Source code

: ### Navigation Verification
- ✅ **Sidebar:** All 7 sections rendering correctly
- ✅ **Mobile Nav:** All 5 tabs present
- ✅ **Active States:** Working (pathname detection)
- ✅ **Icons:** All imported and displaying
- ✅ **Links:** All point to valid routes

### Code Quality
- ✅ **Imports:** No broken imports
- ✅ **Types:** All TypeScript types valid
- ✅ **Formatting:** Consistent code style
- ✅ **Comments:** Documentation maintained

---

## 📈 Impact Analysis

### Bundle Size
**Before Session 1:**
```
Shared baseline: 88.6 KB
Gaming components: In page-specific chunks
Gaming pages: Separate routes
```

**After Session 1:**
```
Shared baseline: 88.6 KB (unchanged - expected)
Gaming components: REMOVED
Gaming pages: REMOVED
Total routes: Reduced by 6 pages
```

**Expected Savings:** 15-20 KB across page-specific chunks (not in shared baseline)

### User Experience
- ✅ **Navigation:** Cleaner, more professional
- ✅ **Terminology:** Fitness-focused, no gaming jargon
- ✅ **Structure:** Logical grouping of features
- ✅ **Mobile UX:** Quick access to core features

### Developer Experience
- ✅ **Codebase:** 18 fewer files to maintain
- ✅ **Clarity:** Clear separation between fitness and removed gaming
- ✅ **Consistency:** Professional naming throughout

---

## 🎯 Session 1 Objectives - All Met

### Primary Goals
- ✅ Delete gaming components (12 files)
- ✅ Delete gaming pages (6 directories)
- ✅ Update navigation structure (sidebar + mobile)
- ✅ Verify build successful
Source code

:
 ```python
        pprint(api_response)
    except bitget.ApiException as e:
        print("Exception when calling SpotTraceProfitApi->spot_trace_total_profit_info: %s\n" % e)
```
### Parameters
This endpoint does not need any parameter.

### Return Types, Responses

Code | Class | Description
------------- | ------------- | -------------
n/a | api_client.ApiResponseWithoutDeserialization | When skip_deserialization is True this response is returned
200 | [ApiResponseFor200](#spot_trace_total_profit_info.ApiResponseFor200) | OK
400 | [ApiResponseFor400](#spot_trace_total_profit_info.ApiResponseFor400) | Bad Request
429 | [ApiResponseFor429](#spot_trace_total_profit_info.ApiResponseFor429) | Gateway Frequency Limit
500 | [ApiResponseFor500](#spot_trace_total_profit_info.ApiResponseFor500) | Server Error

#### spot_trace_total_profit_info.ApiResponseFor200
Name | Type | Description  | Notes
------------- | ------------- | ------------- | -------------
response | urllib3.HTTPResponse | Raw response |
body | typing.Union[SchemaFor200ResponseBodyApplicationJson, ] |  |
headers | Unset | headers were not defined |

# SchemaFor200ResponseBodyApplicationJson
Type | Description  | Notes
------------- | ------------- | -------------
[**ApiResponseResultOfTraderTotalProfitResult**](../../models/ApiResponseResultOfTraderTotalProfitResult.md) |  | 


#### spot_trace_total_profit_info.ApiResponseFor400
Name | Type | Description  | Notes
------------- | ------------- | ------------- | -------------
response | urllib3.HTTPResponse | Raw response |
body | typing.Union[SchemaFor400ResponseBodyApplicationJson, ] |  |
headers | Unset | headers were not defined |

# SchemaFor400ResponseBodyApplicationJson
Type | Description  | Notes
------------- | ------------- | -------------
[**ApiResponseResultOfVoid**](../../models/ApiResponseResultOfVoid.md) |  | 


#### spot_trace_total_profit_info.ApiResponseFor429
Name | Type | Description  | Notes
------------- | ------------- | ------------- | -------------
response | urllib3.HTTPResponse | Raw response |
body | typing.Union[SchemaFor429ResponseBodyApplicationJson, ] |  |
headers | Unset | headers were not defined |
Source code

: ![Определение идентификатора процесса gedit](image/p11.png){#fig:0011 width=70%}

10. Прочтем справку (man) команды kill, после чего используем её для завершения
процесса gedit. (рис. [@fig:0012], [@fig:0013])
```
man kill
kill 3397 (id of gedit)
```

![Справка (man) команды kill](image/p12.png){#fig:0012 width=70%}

ASSIGNED TASK ▸
Return the span of lines in the data above that opens at the line with "### User Experience" and closes at the line with "- ✅ **Clarity:**", exactly, ends included, nothing else.

SOLVED EXERCISE ▸
### User Experience
- ✅ **Navigation:** Cleaner, more professional
- ✅ **Terminology:** Fitness-focused, no gaming jargon
- ✅ **Structure:** Logical grouping of features
- ✅ **Mobile UX:** Quick access to core features

### Developer Experience
- ✅ **Codebase:** 18 fewer files to maintain
- ✅ **Clarity:** Clear separation between fitness and removed gaming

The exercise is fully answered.